Factors affecting query performance - Amazon Redshift

Factors affecting query performance

A number of factors can affect query performance. The following aspects of your data, cluster, and database operations all play a part in how quickly your queries process.

  • Number of nodes, processors, or slices – A compute node is partitioned into slices. More nodes means more processors and more slices, which enables your queries to process faster by running portions of the query concurrently across the slices. However, more nodes also means greater expense, so you need to find the balance of cost and performance that is appropriate for your system. For more information on Amazon Redshift cluster architecture, see Data warehouse system architecture.

  • Node types – An Amazon Redshift cluster can use one of several node types. Each node type offers different sizes and limits to help you scale your cluster appropriately. The node size determines the storage capacity, memory, CPU, and price of each node in the cluster. For more information about node types, see Overview of Amazon Redshift clusters in the Amazon Redshift Management Guide.

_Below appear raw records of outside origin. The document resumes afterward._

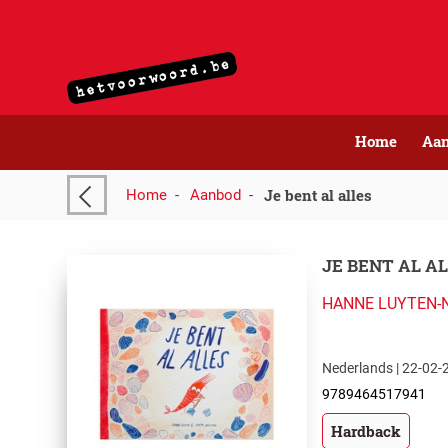
Home
Aa
Je bent al alles
Home
-
Aanbod
-
JE BENT AL A
HANNE LUYTEN-
Nederlands | 22-02-2
9789464517941
Hardback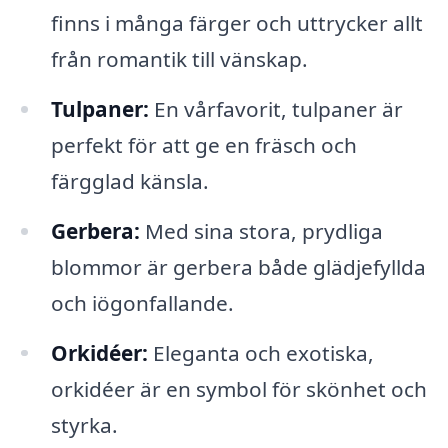
finns i många färger och uttrycker allt
från romantik till vänskap.
Tulpaner:
En vårfavorit, tulpaner är
perfekt för att ge en fräsch och
färgglad känsla.
Gerbera:
Med sina stora, prydliga
blommor är gerbera både glädjefyllda
och iögonfallande.
Orkidéer:
Eleganta och exotiska,
orkidéer är en symbol för skönhet och
styrka.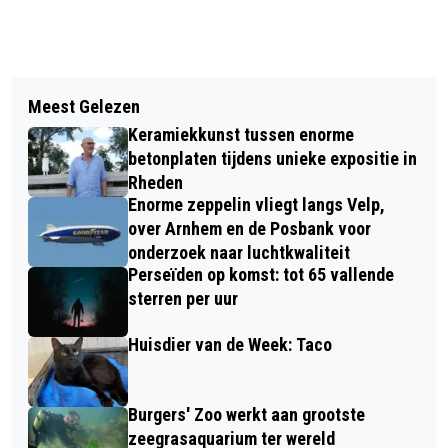
Vorig artikel
Volgend artikel
EERSTE KWARTAAL VAN HET JAAR 6
Meest Gelezen
RHEDEN HEEFT NIEUWE MILJONAIR
PROCENT MEER OMZET VOOR SUPERS
Keramiekkunst tussen enorme
NA KONINGSDAGTREKKING
COOP
betonplaten tijdens unieke expositie in
Rheden
Enorme zeppelin vliegt langs Velp,
over Arnhem en de Posbank voor
onderzoek naar luchtkwaliteit
Perseïden op komst: tot 65 vallende
sterren per uur
Huisdier van de Week: Taco
Burgers' Zoo werkt aan grootste
zeegrasaquarium ter wereld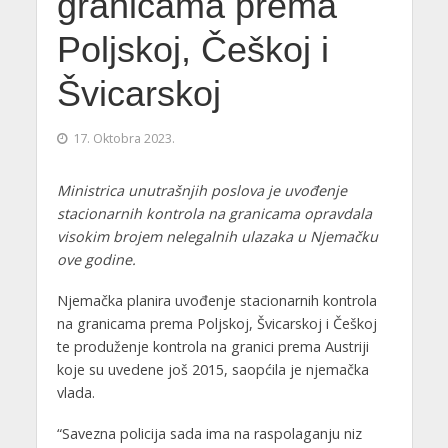
granicama prema
Poljskoj, Češkoj i
Švicarskoj
17. Oktobra 2023.
Ministrica unutrašnjih poslova je uvođenje
stacionarnih kontrola na granicama opravdala
visokim brojem nelegalnih ulazaka u Njemačku
ove godine.
Njemačka planira uvođenje stacionarnih kontrola
na granicama prema Poljskoj, Švicarskoj i Češkoj
te produženje kontrola na granici prema Austriji
koje su uvedene još 2015, saopćila je njemačka
vlada.
“Savezna policija sada ima na raspolaganju niz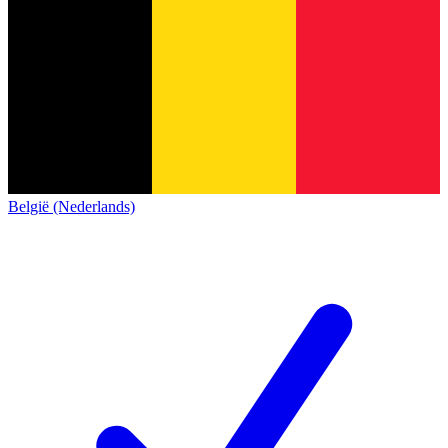
België (Nederlands)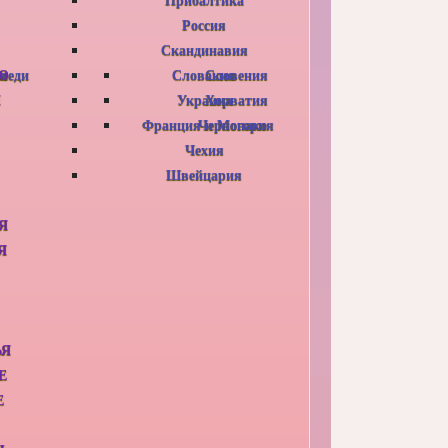
Россия
Скандинавия
Ю
оседи
я
Словакия
Словения
И
Украина
Хорватия
Франция и Монако
Черногория
Чехия
Швейцария
Я
Я
ЬЯ
Е
Е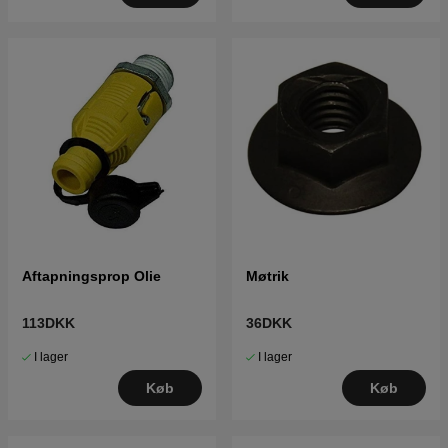
Aftapningsprop Olie
Møtrik
113DKK
36DKK
I lager
I lager
Køb
Køb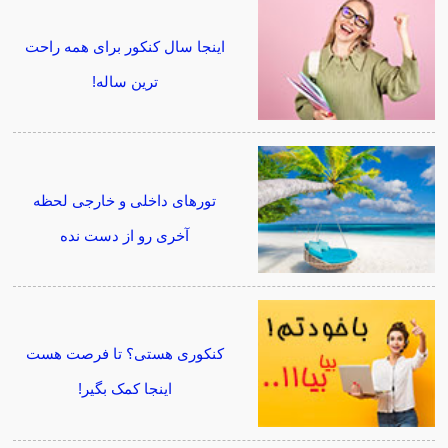
اینجا سال کنکور برای همه راحت
ترین ساله!
تورهای داخلی و خارجی لحظه
آخری رو از دست نده
کنکوری هستی؟ تا فرصت هست
اینجا کمک بگیر!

  • Data distribution – Amazon Redshift stores table data on the compute nodes according to a table's distribution style. When you run a query, the query optimizer redistributes the data to the compute nodes as needed to perform any joins and aggregations. Choosing the right distribution style for a table helps minimize the impact of the redistribution step by locating the data where it needs to be before the joins are performed. For more information, see Working with data distribution styles.

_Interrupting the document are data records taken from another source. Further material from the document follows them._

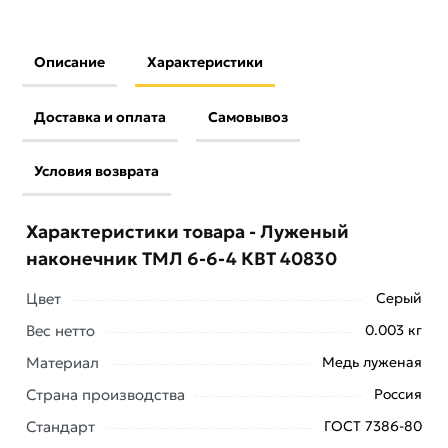
Описание
Характеристики
Доставка и оплата
Самовывоз
Условия возврата
Характеристики товара - Луженый
наконечник ТМЛ 6-6-4 КВТ 40830
Цвет
Серый
Вес нетто
0.003 кг
Материал
Медь луженая
Условия доставки и цены на товар Луженый
Страна производства
Россия
наконечник ТМЛ 6-6-4 КВТ 40830 из категории
Стандарт
ГОСТ 7386-80
Наконечники медные луженые ТМЛ
действительны в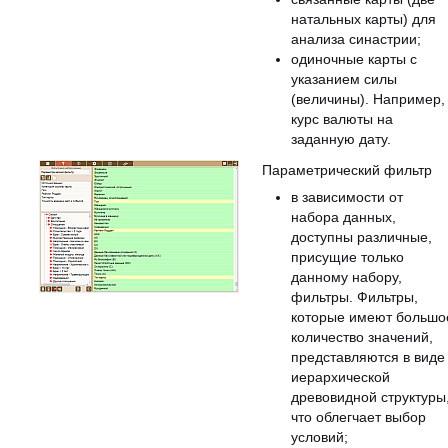
натальных карты) для
анализа синастрии;
одиночные карты с
указанием силы
(величины). Например,
курс валюты на
заданную дату.
Параметрический фильтр
в зависимости от
набора данных,
доступны различные,
присущие только
данному набору,
фильтры. Фильтры,
которые имеют большо
количество значений,
представляются в виде
иерархической
древовидной структуры
что облегчает выбор
условий;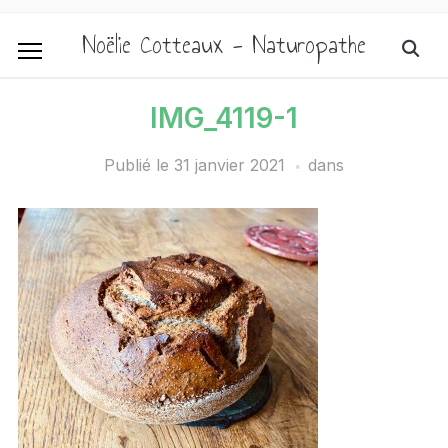
Noëlie Cotteaux - Naturopathe
IMG_4119-1
Publié le
31 janvier 2021
dans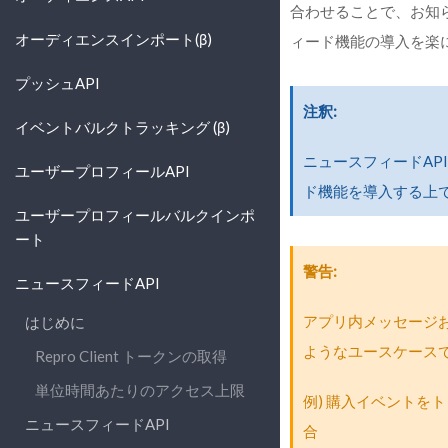
合わせることで、お知ら
オーディエンスインポート(β)
ィード機能の導入を楽
プッシュAPI
注釈
イベントバルクトラッキング (β)
ニュースフィードAP
ユーザープロフィールAPI
ド機能を導入する上
ユーザープロフィールバルクインポ
ート
警告
ニュースフィードAPI
アプリ内メッセージ
はじめに
ようなユースケース
Repro Client トークンの取得
単位時間あたりのアクセス上限
例) 購入イベント
ニュースフィードAPI
合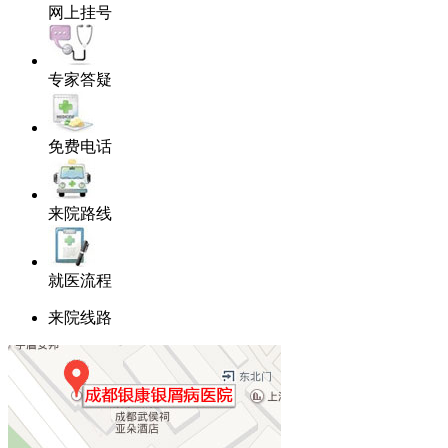
网上挂号
专家答疑
免费电话
来院路线
就医流程
来院线路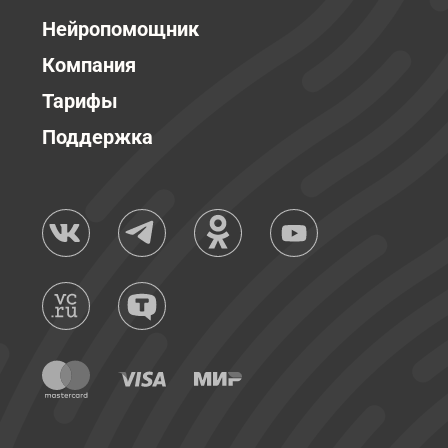
Нейропомощник
Компания
Тарифы
Поддержка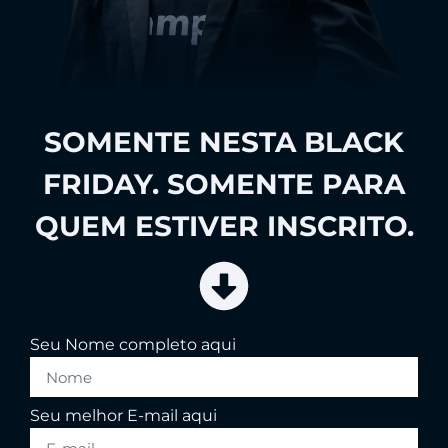
SOMENTE NESTA BLACK
FRIDAY. SOMENTE PARA
QUEM ESTIVER INSCRITO.
Seu Nome completo aqui
Seu melhor E-mail aqui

  • Data sort order – Amazon Redshift stores table data on disk in sorted order according to a table’s sort keys. The query optimizer and the query processor use the information about where the data is located to reduce the number of blocks that need to be scanned and thereby improve query speed. For more information, see Working with sort keys.

  • Dataset size – A higher volume of data in the cluster can slow query performance for queries, because more rows need to be scanned and redistributed. You can mitigate this effect by regular vacuuming and archiving of data, and by using a predicate to restrict the query dataset.

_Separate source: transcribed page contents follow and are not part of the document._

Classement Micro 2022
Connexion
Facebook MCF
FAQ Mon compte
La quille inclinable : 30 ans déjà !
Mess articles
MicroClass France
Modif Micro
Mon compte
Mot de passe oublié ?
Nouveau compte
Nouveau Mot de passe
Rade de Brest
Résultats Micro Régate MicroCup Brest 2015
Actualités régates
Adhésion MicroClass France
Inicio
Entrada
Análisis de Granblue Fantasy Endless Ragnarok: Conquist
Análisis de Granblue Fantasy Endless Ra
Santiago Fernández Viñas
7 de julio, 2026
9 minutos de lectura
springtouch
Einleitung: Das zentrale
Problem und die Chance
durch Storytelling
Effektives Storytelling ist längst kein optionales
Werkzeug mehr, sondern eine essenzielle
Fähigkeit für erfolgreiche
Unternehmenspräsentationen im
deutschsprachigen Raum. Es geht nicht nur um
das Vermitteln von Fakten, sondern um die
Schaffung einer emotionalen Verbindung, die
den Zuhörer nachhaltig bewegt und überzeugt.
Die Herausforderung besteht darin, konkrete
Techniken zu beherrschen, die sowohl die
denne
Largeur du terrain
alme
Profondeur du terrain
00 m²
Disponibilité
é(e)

  • Concurrent operations – Running multiple operations at once can affect query performance. Each operation takes one or more slots in an available query queue and uses the memory associated with those slots. If other operations are running, enough query queue slots might not be available. In this case, the query has to wait for slots to open before it can begin processing. For more information about creating and configuring query queues, see Implementing workload management.

  • Query structure – How your query is written affects its performance. As much as possible, write queries to process and return as little data as meets your needs. For more information, see Amazon Redshift best practices for designing queries.

  • Code compilation – Amazon Redshift generates and compiles code for each query execution plan.

    The compiled code runs faster because it removes the overhead of using an interpreter. You generally have some overhead cost the first time code is generated and compiled. As a result, the performance of a query the first time you run it can be misleading. The overhead cost might be especially noticeable when you run one-off queries. Run the query a second time to determine its typical performance. Amazon Redshift uses a serverless compilation service to scale query compilations beyond the compute resources of an Amazon Redshift cluster. The compiled code segments are cached locally on the cluster and in a virtually unlimited cache. This cache persists after cluster reboots. Subsequent executions of the same query run faster because they can skip the compilation phase.

    The cache is not compatible across Amazon Redshift versions, so the compilation cache is flushed and the code is recompiled when queries run after a version upgrade. If your queries have strict SLAs, we recommend you pre-run query segments that scan data from cluster tables. This lets Amazon Redshift cache the base table data, reducing the planning time for queries after a version upgrade. By using a scalable compilation service, Amazon Redshift can compile code in parallel to provide consistently fast performance. The magnitude of workload speed-up depends on the complexity and concurrency of queries.